_Excerpted passage_
=-=-=

13 Dec 2017
Ever been labelled as the ‘creative’ person in the room, but found yourself falling dismally short of anything that feels like an original idea?
Preach.
When you work as a designer (or any other creative) people assume you’re the go–to for all exciting new ideas and inputs. Unfortunately, that’s a stigma that’s not going to change any time soon.
Even if we educate people otherwise, establishing a mindful realisation around what creativity actually is, will only makes you look even more like a creative genius with all the answers.
So what’s the solution? Well, it’s elementary, you become an unstoppable creative force…
…At least, that’s what would happen in an ideal world.
But how does that even happen? How do you learn how to be a creative genius when the idea of creativity (in itself) seems shrouded in mystery? Where do good ideas come from and how do we have more of those incredible lightbulb moments?
Well my dear reader, that’s where this handy little pocket guide comes in. It’s a brief (but immediately useful) overview of my years of reading and experimentation around the subject of creativity.
Thankfully, being creative on demand isn’t as tricky as it used to be—and I have this guide to thank for that.
Whenever you’re in doubt or struggling with the creative process, visit this little guide and follow the corresponding ideas and techniques to improve your creativity process.
It’s made a monumental difference to my life (and my sanity too).

All you Need is ISIIVE

Spoiler alert: The entire creative process boils down to a simple little acronym — ISIIVE.
ISIIVE stands for:
  • Insight
    //Understanding the problem at hand
  • Saturation
    //Absorbing information and inspiration
  • Incubation
    //Allowing your mind to piece together ideas
  • Illumination
    //The cliché light bulb moment
  • Verification
    //Filtering solutions and making things work
  • Exploration
    //Moving deeper through ideas and solutions
ISIIVE is a culmination of theories taken from Mihaly Csikszentmihalyi and Betty Edwards, both of which are authors I highly recommend reading from.
ISIIVE has been a shining light in understanding how the creative process works, and how to make the most of it.
It works without fail (dare I say).
As with all theories, ISIIVE isn’t rigid, you’ll find yourself moving through the process in your own unique way based on context and the task at hand.
However, once you’re conscious of the process itself (insert hammer shattering glass) you’ll notice it every time you start a creative task.

=-=-=

_Stored records_
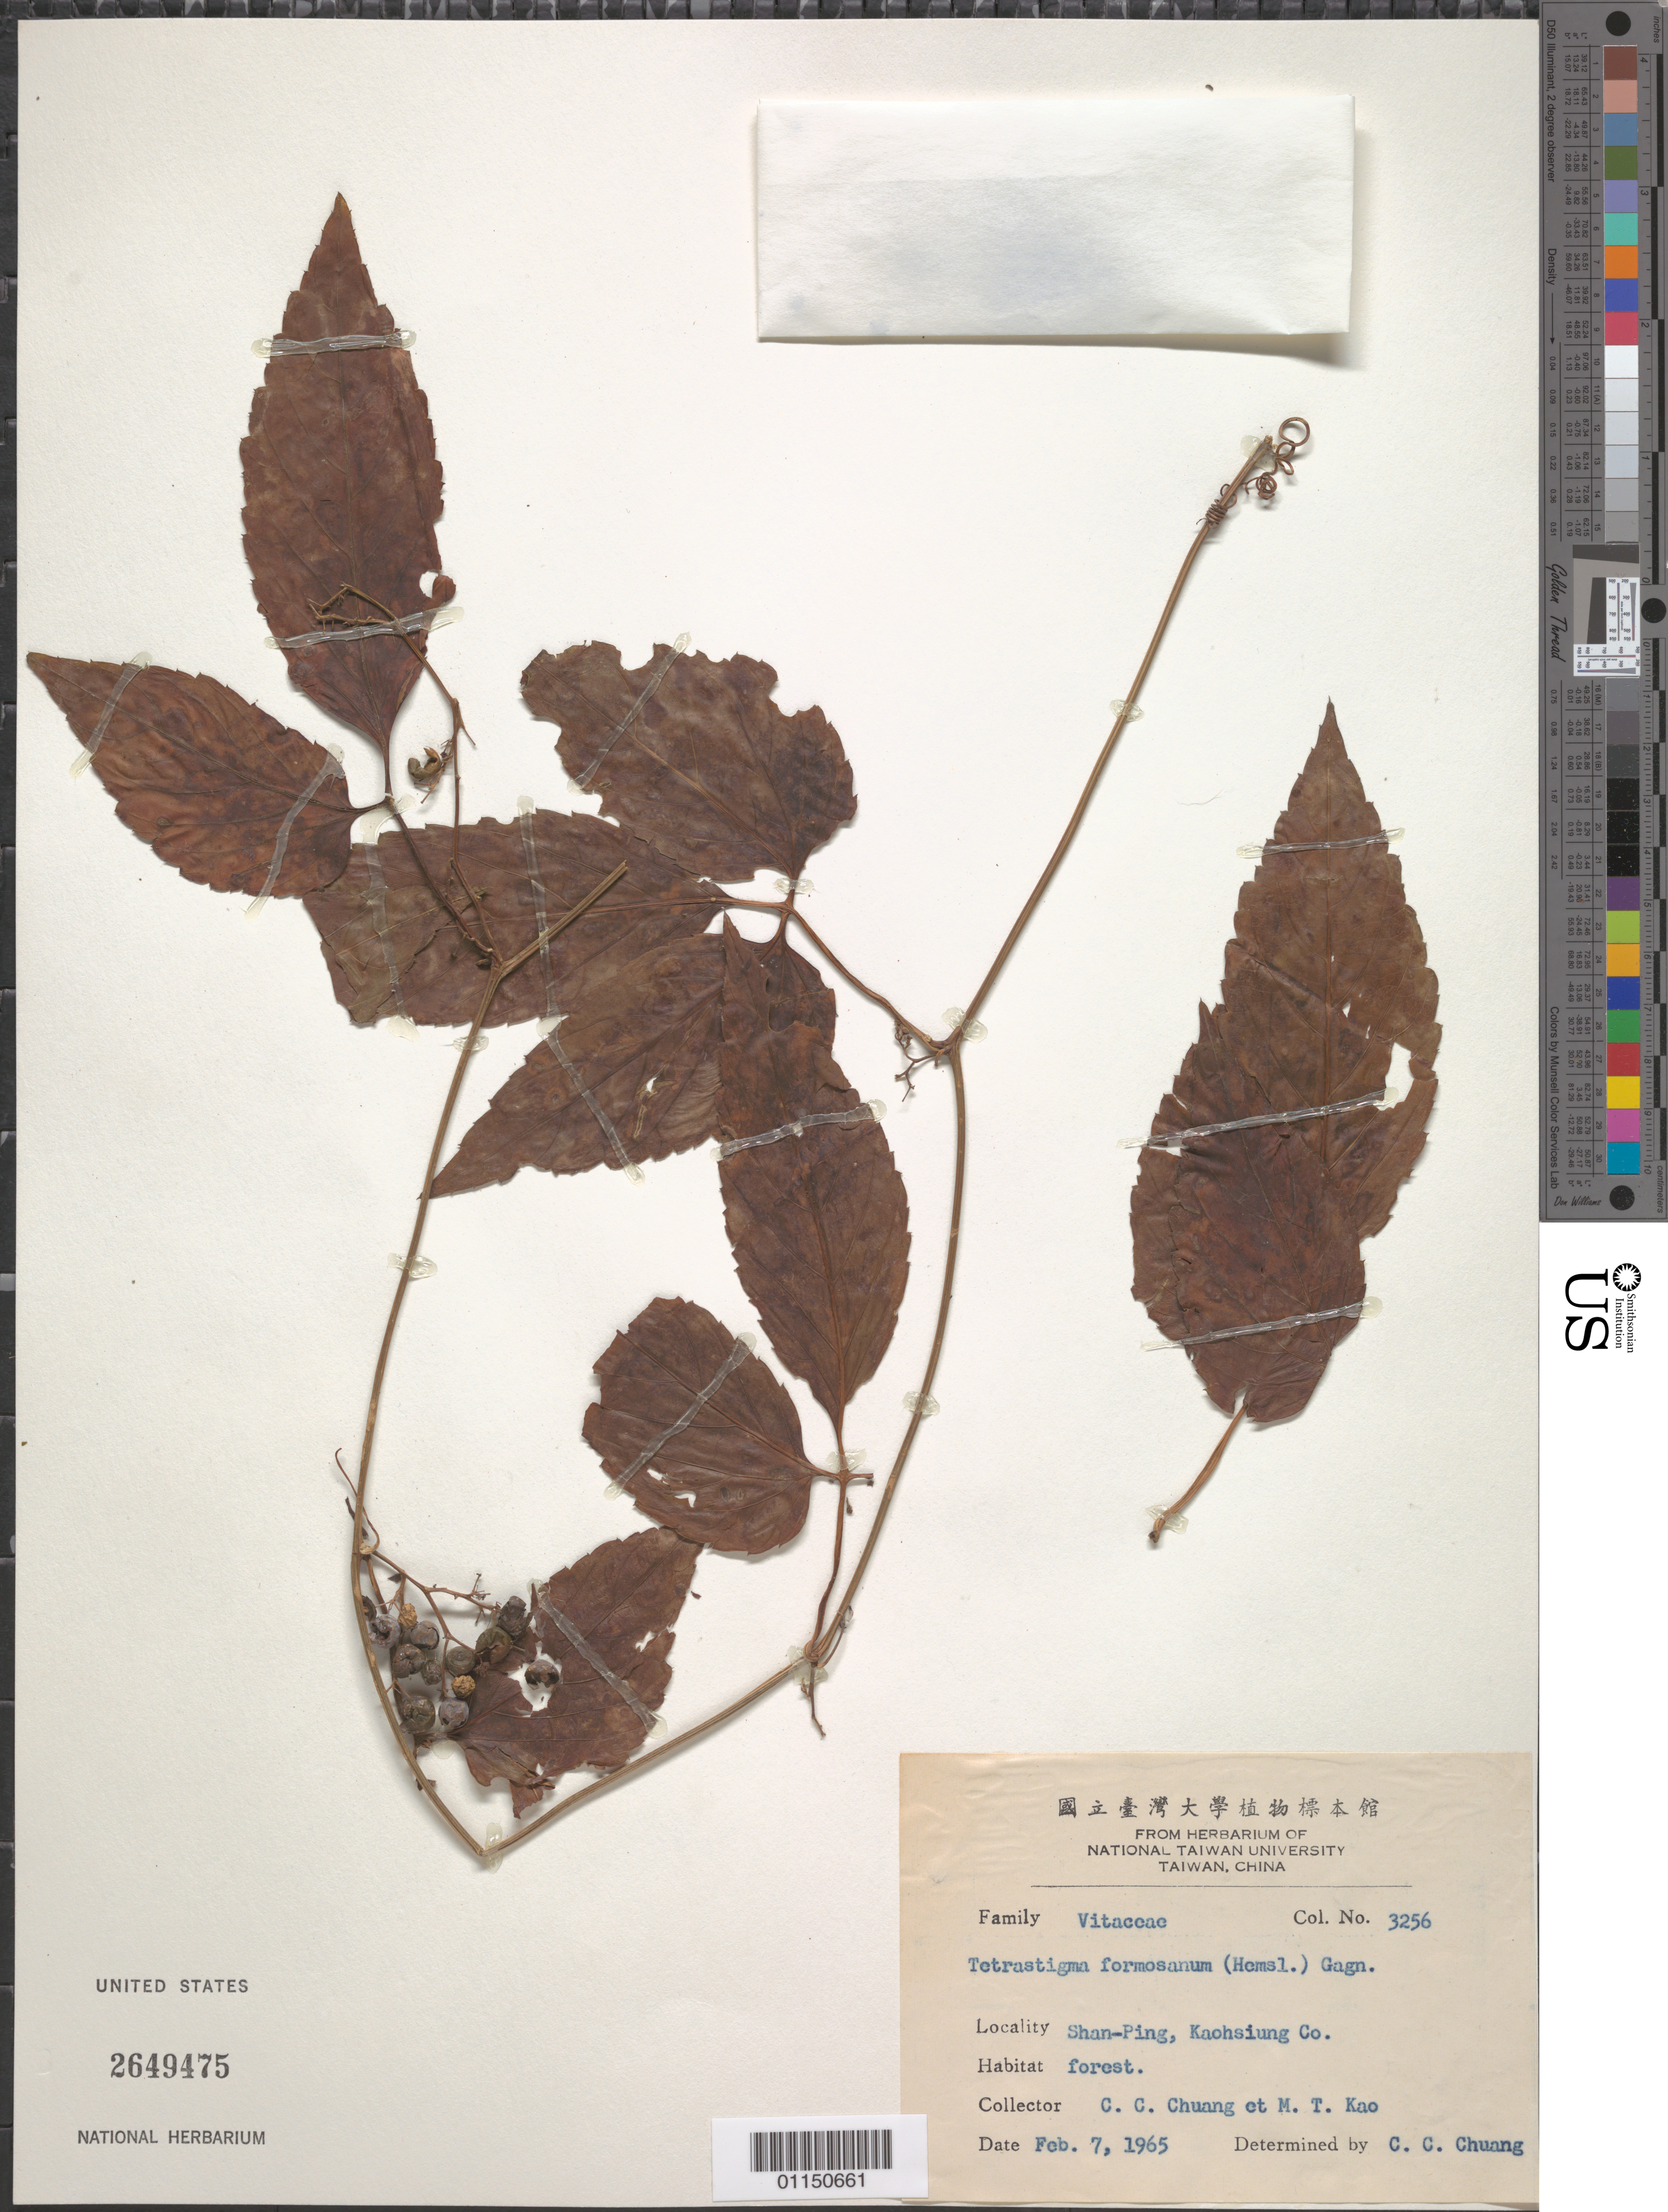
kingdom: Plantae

=-=-=

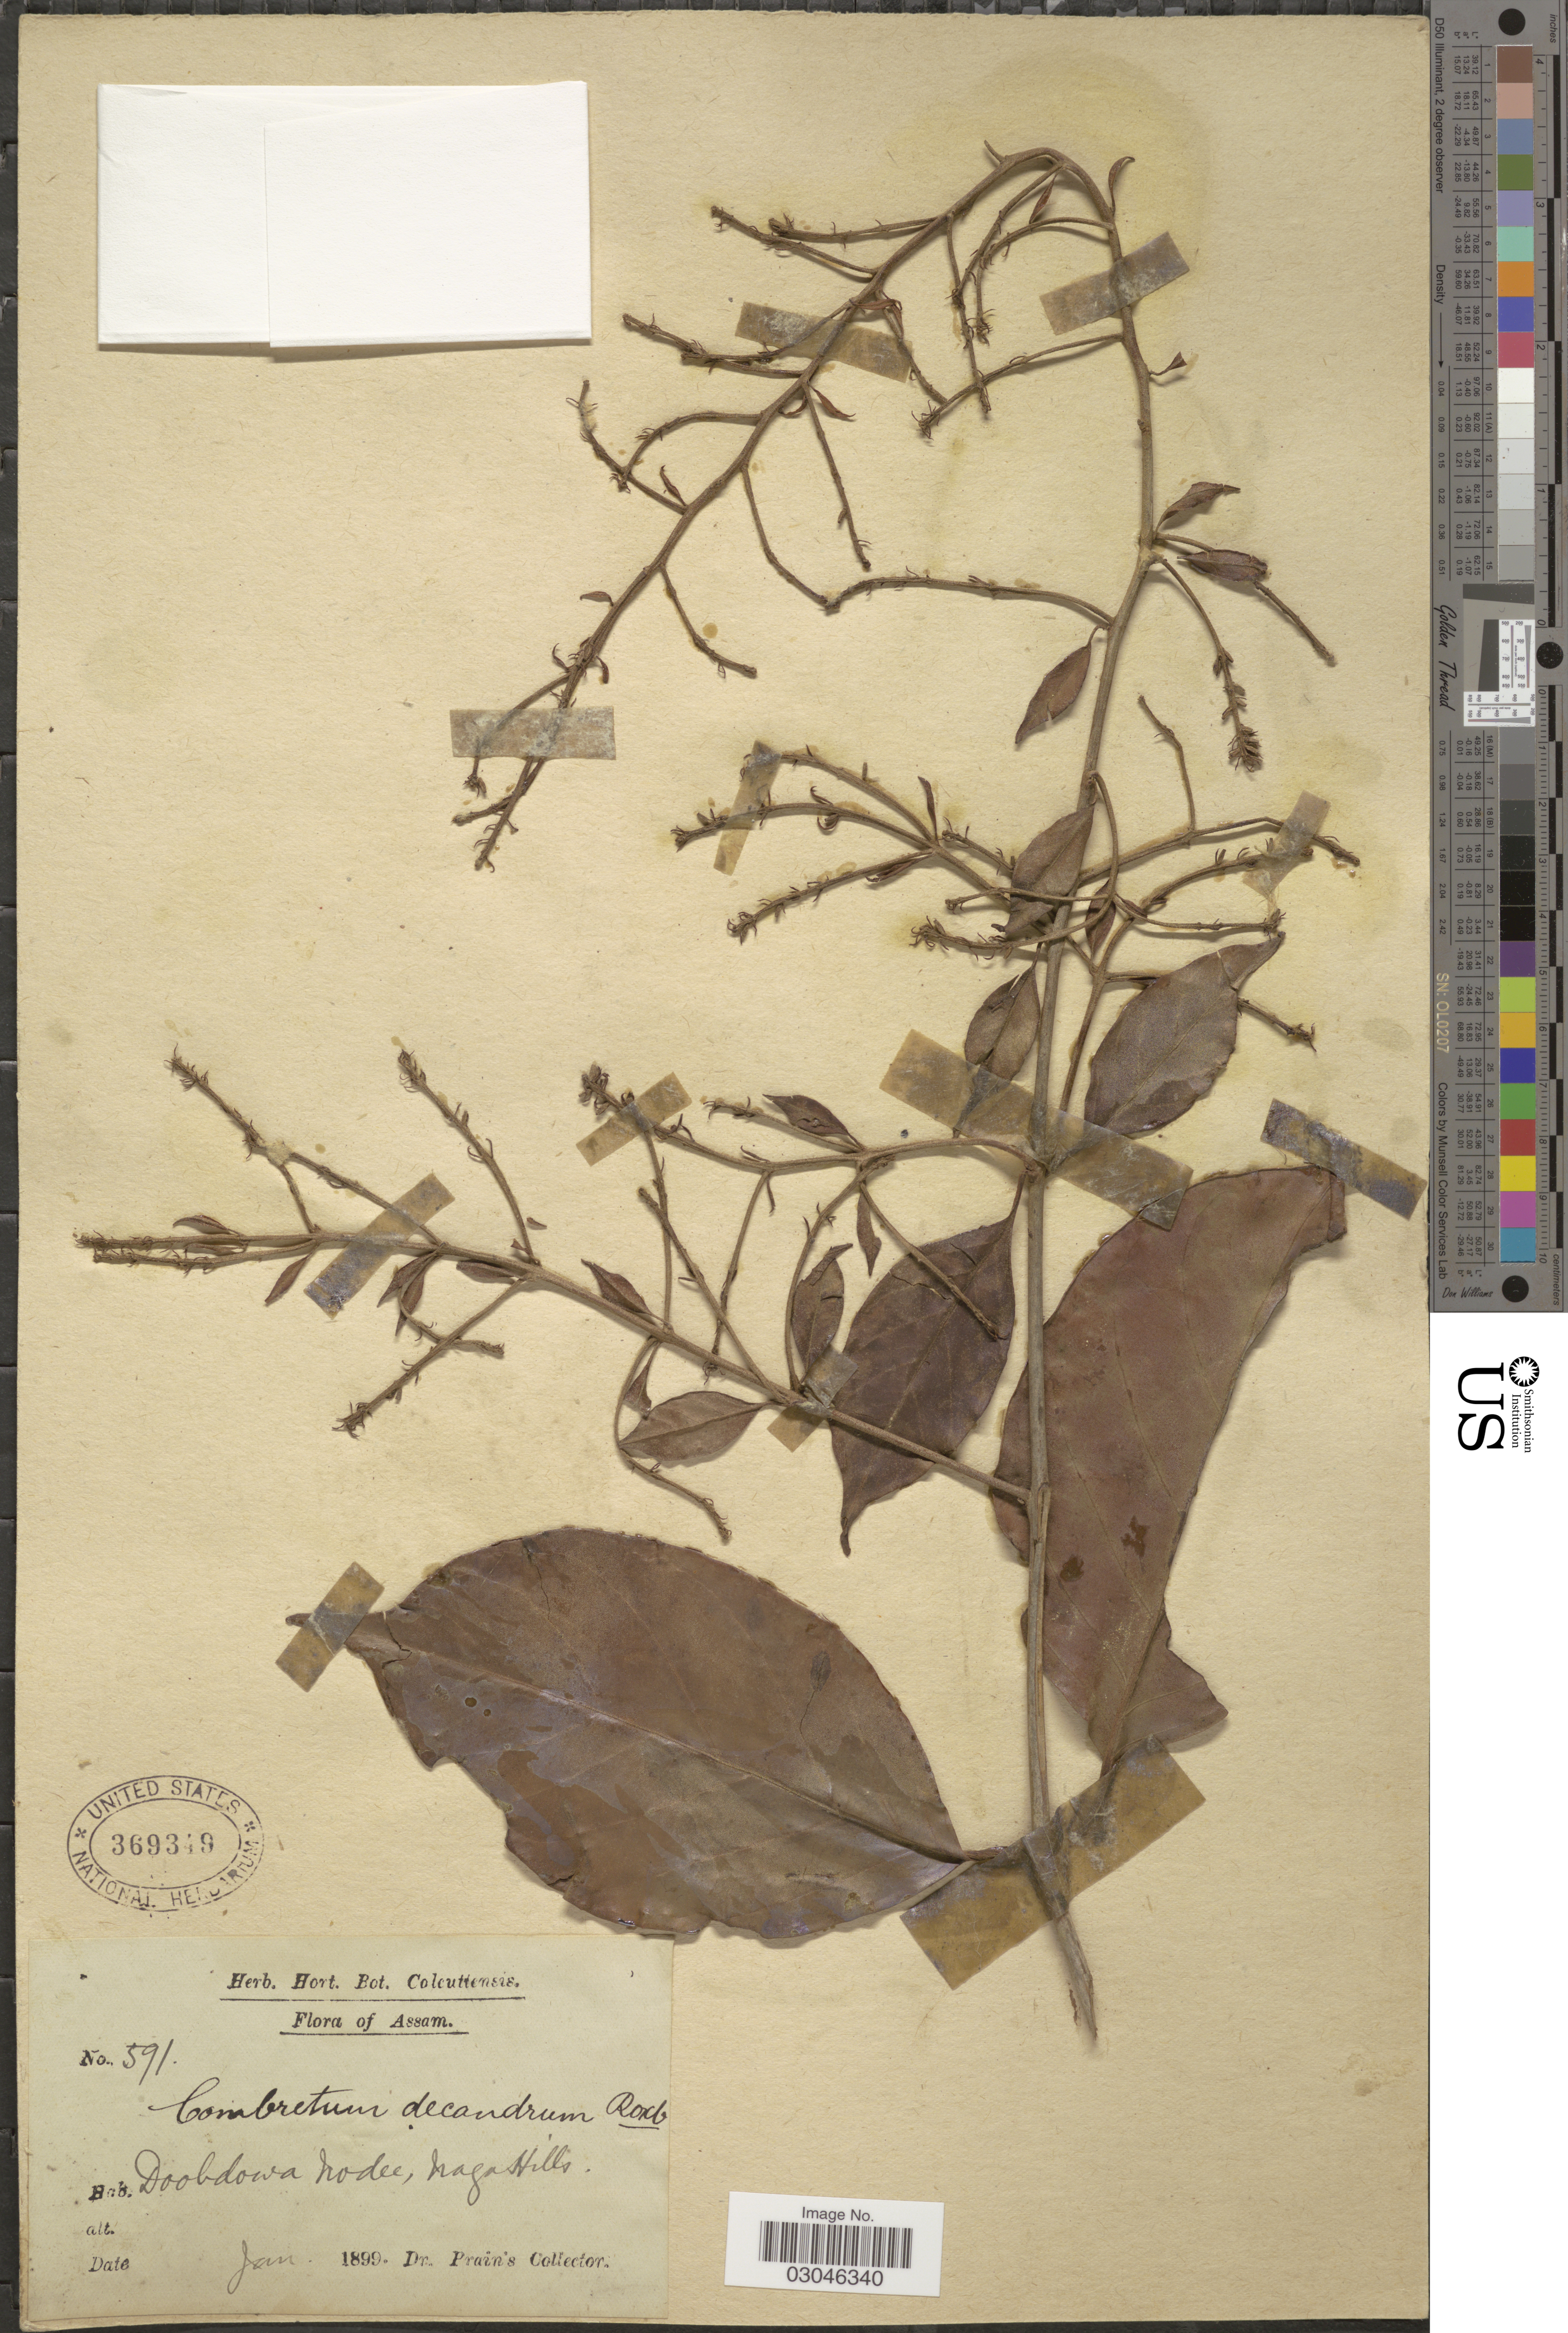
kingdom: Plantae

=-=-=

_Goals_
A - According to the creativity post, ISIIVE brings together theories from which two authors?
B - Print the stretch of the creativity post from "When you work" through "any time soon.".
C - List the stages that make up the ISIIVE acronym in the creativity post, in order.

_Solved problems_
A - Mihaly Csikszentmihalyi and Betty Edwards.

B -
When you work as a designer (or any other creative) people assume you’re the go–to for all exciting new ideas and inputs. Unfortunately, that’s a stigma that’s not going to change any time soon.

C - Insight, Saturation, Incubation, Illumination, Verification, Exploration